[Prompt]: The answer must be an exact copy of the records, with no pictures in it.

++++++++

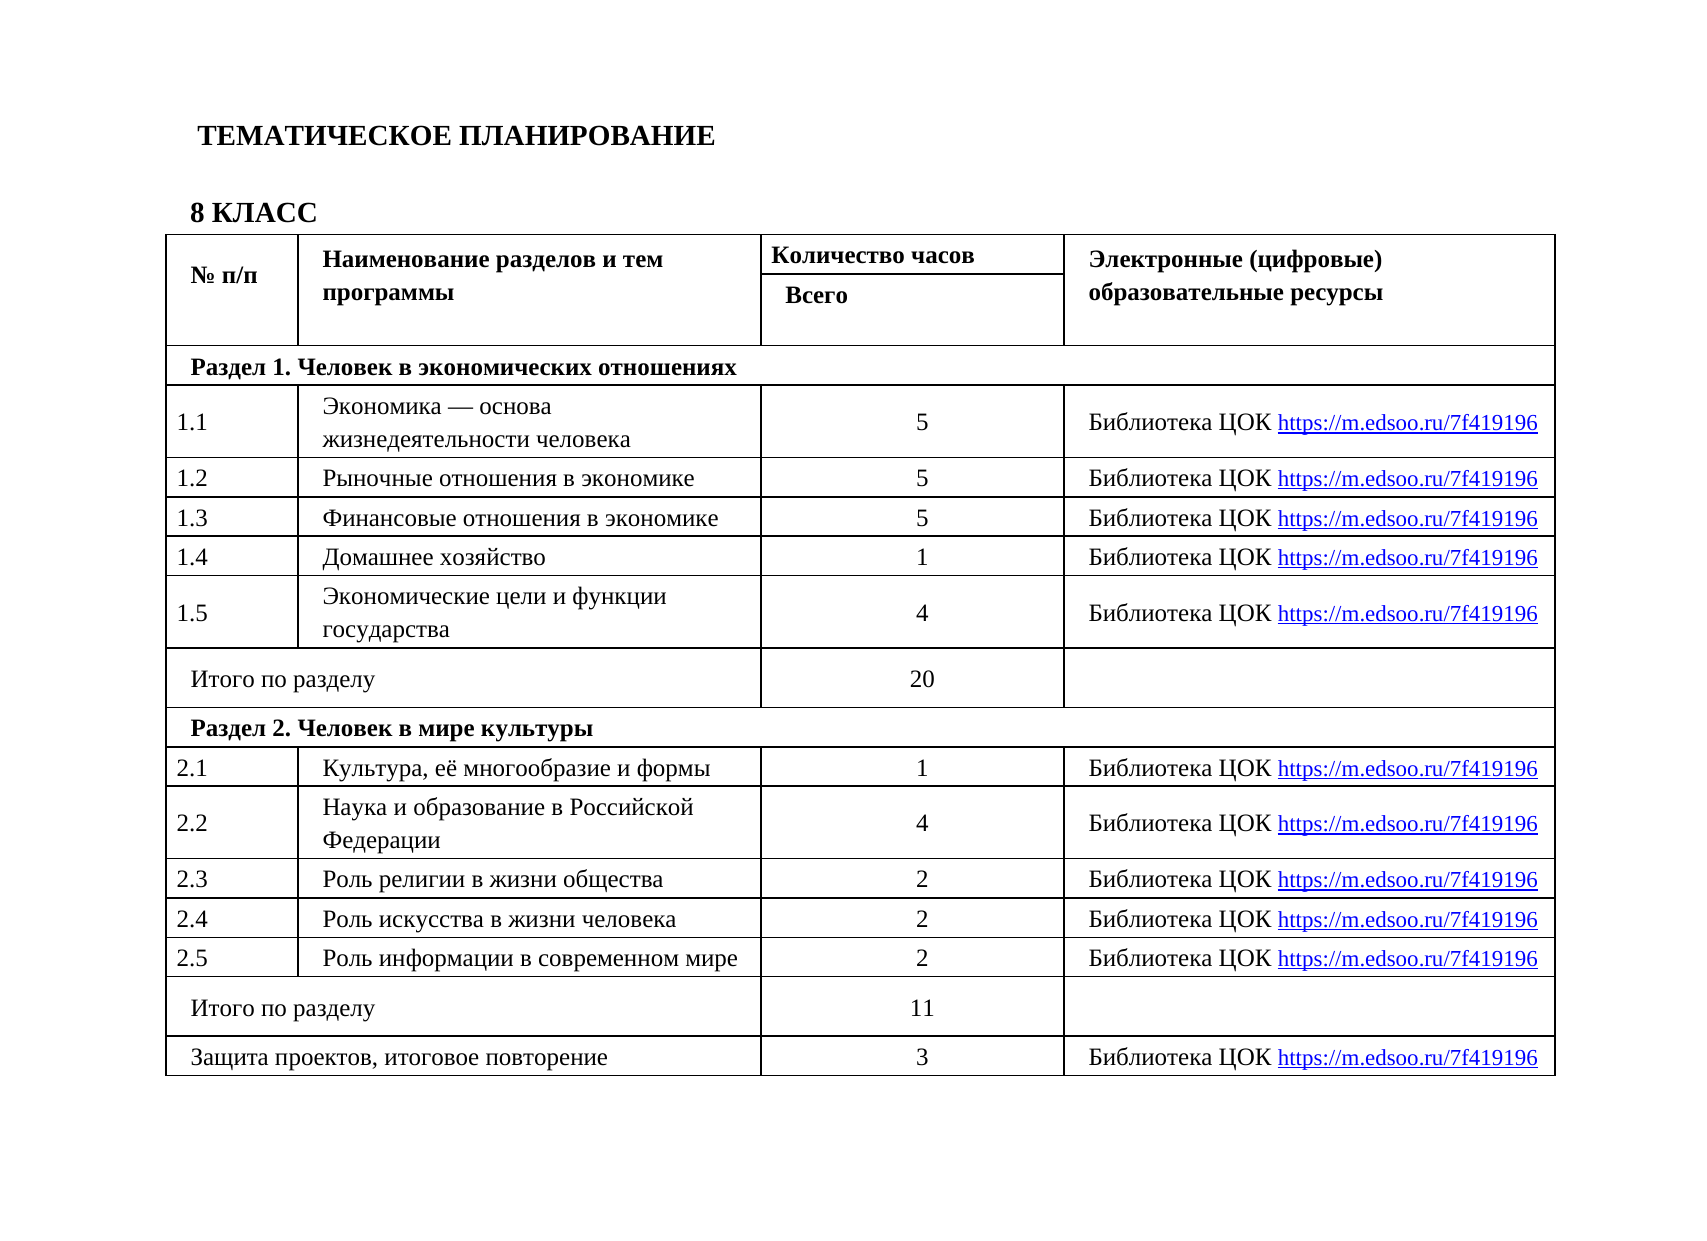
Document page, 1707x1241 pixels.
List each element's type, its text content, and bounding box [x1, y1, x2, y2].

table_cell 5 [762, 458, 1063, 496]
table_cell Библиотека ЦОК https://m.edsoo.ru/7f419196 [1065, 748, 1554, 785]
table_cell Домашнее хозяйство [299, 537, 760, 575]
table_cell 2.4 [167, 899, 297, 936]
table_cell Итого по разделу [167, 649, 760, 707]
table_cell Итого по разделу [167, 977, 760, 1035]
table_cell 5 [762, 386, 1063, 457]
table_header № п/п [167, 235, 297, 345]
table_cell Библиотека ЦОК https://m.edsoo.ru/7f419196 [1065, 938, 1554, 976]
table_cell 1.3 [167, 498, 297, 535]
table_cell 2.2 [167, 787, 297, 858]
table_cell [1065, 649, 1554, 707]
table_cell 1.5 [167, 576, 297, 647]
table_cell Библиотека ЦОК https://m.edsoo.ru/7f419196 [1065, 859, 1554, 897]
table_cell 2 [762, 938, 1063, 976]
table_cell 5 [762, 498, 1063, 535]
table_cell Рыночные отношения в экономике [299, 458, 760, 496]
table_cell 1.1 [167, 386, 297, 457]
text 8 КЛАСС [190, 195, 1618, 229]
table_cell 2.5 [167, 938, 297, 976]
table_cell Раздел 1. Человек в экономических отношениях [167, 346, 1554, 384]
table_cell 1 [762, 748, 1063, 785]
table_header Количество часов [762, 235, 1063, 273]
table_cell 1.2 [167, 458, 297, 496]
table_cell 3 [762, 1037, 1063, 1075]
table_cell 20 [762, 649, 1063, 707]
table_cell [1065, 977, 1554, 1035]
table_cell Роль религии в жизни общества [299, 859, 760, 897]
table_cell Роль искусства в жизни человека [299, 899, 760, 936]
table_cell Культура, её многообразие и формы [299, 748, 760, 785]
table_cell 2.1 [167, 748, 297, 785]
table_cell Защита проектов, итоговое повторение [167, 1037, 760, 1075]
table_cell 11 [762, 977, 1063, 1035]
table_cell Экономика — основа жизнедеятельности человека [299, 386, 760, 457]
table_cell Библиотека ЦОК https://m.edsoo.ru/7f419196 [1065, 386, 1554, 457]
table_cell 2 [762, 899, 1063, 936]
table_cell Экономические цели и функции государства [299, 576, 760, 647]
table_header Наименование разделов и тем программы [299, 235, 760, 345]
table_cell Библиотека ЦОК https://m.edsoo.ru/7f419196 [1065, 899, 1554, 936]
table_header Электронные (цифровые) образовательные ресурсы [1065, 235, 1554, 345]
table_cell 2 [762, 859, 1063, 897]
table_cell Библиотека ЦОК https://m.edsoo.ru/7f419196 [1065, 458, 1554, 496]
table_cell Всего [762, 275, 1063, 345]
table_cell Библиотека ЦОК https://m.edsoo.ru/7f419196 [1065, 537, 1554, 575]
table_cell 4 [762, 576, 1063, 647]
table_cell Библиотека ЦОК https://m.edsoo.ru/7f419196 [1065, 1037, 1554, 1075]
table_cell 1.4 [167, 537, 297, 575]
table_cell 1 [762, 537, 1063, 575]
table_cell 2.3 [167, 859, 297, 897]
table_cell 4 [762, 787, 1063, 858]
text ТЕМАТИЧЕСКОЕ ПЛАНИРОВАНИЕ [190, 118, 1618, 152]
table_cell Библиотека ЦОК https://m.edsoo.ru/7f419196 [1065, 576, 1554, 647]
table_cell Финансовые отношения в экономике [299, 498, 760, 535]
table_cell Раздел 2. Человек в мире культуры [167, 708, 1554, 746]
table_cell Библиотека ЦОК https://m.edsoo.ru/7f419196 [1065, 498, 1554, 535]
table_cell Роль информации в современном мире [299, 938, 760, 976]
table_cell Наука и образование в Российской Федерации [299, 787, 760, 858]
table_cell Библиотека ЦОК https://m.edsoo.ru/7f419196 [1065, 787, 1554, 858]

++++++++

[Exercise response]:
Document page, 1707x1241 pixels.
List each element's type, its text content, and bounding box [x1, y1, x2, y2].

table_cell 5 [762, 458, 1063, 496]
table_cell Библиотека ЦОК https://m.edsoo.ru/7f419196 [1065, 748, 1554, 785]
table_cell Домашнее хозяйство [299, 537, 760, 575]
table_cell 2.4 [167, 899, 297, 936]
table_cell Итого по разделу [167, 649, 760, 707]
table_cell Итого по разделу [167, 977, 760, 1035]
table_cell 5 [762, 386, 1063, 457]
table_header № п/п [167, 235, 297, 345]
table_cell Библиотека ЦОК https://m.edsoo.ru/7f419196 [1065, 938, 1554, 976]
table_cell 1.3 [167, 498, 297, 535]
table_cell 2.2 [167, 787, 297, 858]
table_cell [1065, 649, 1554, 707]
table_cell 1.5 [167, 576, 297, 647]
table_cell Библиотека ЦОК https://m.edsoo.ru/7f419196 [1065, 859, 1554, 897]
table_cell 2 [762, 938, 1063, 976]
table_cell 5 [762, 498, 1063, 535]
table_cell Рыночные отношения в экономике [299, 458, 760, 496]
table_cell 1.1 [167, 386, 297, 457]
text 8 КЛАСС [190, 195, 1618, 229]
table_cell 2.5 [167, 938, 297, 976]
table_cell Раздел 1. Человек в экономических отношениях [167, 346, 1554, 384]
table_cell 1 [762, 748, 1063, 785]
table_header Количество часов [762, 235, 1063, 273]
table_cell 1.2 [167, 458, 297, 496]
table_cell 3 [762, 1037, 1063, 1075]
table_cell 20 [762, 649, 1063, 707]
table_cell [1065, 977, 1554, 1035]
table_cell Роль религии в жизни общества [299, 859, 760, 897]
table_cell Роль искусства в жизни человека [299, 899, 760, 936]
table_cell Культура, её многообразие и формы [299, 748, 760, 785]
table_cell 2.1 [167, 748, 297, 785]
table_cell Защита проектов, итоговое повторение [167, 1037, 760, 1075]
table_cell 11 [762, 977, 1063, 1035]
table_cell Экономика — основа жизнедеятельности человека [299, 386, 760, 457]
table_cell Библиотека ЦОК https://m.edsoo.ru/7f419196 [1065, 386, 1554, 457]
table_cell 2 [762, 899, 1063, 936]
table_cell Экономические цели и функции государства [299, 576, 760, 647]
table_header Наименование разделов и тем программы [299, 235, 760, 345]
table_cell Библиотека ЦОК https://m.edsoo.ru/7f419196 [1065, 899, 1554, 936]
table_header Электронные (цифровые) образовательные ресурсы [1065, 235, 1554, 345]
table_cell 2 [762, 859, 1063, 897]
table_cell Библиотека ЦОК https://m.edsoo.ru/7f419196 [1065, 458, 1554, 496]
table_cell Всего [762, 275, 1063, 345]
table_cell Библиотека ЦОК https://m.edsoo.ru/7f419196 [1065, 537, 1554, 575]
table_cell 4 [762, 576, 1063, 647]
table_cell Библиотека ЦОК https://m.edsoo.ru/7f419196 [1065, 1037, 1554, 1075]
table_cell 1.4 [167, 537, 297, 575]
table_cell 1 [762, 537, 1063, 575]
table_cell 2.3 [167, 859, 297, 897]
table_cell 4 [762, 787, 1063, 858]
text ТЕМАТИЧЕСКОЕ ПЛАНИРОВАНИЕ [190, 118, 1618, 152]
table_cell Библиотека ЦОК https://m.edsoo.ru/7f419196 [1065, 576, 1554, 647]
table_cell Финансовые отношения в экономике [299, 498, 760, 535]
table_cell Раздел 2. Человек в мире культуры [167, 708, 1554, 746]
table_cell Библиотека ЦОК https://m.edsoo.ru/7f419196 [1065, 498, 1554, 535]
table_cell Роль информации в современном мире [299, 938, 760, 976]
table_cell Наука и образование в Российской Федерации [299, 787, 760, 858]
table_cell Библиотека ЦОК https://m.edsoo.ru/7f419196 [1065, 787, 1554, 858]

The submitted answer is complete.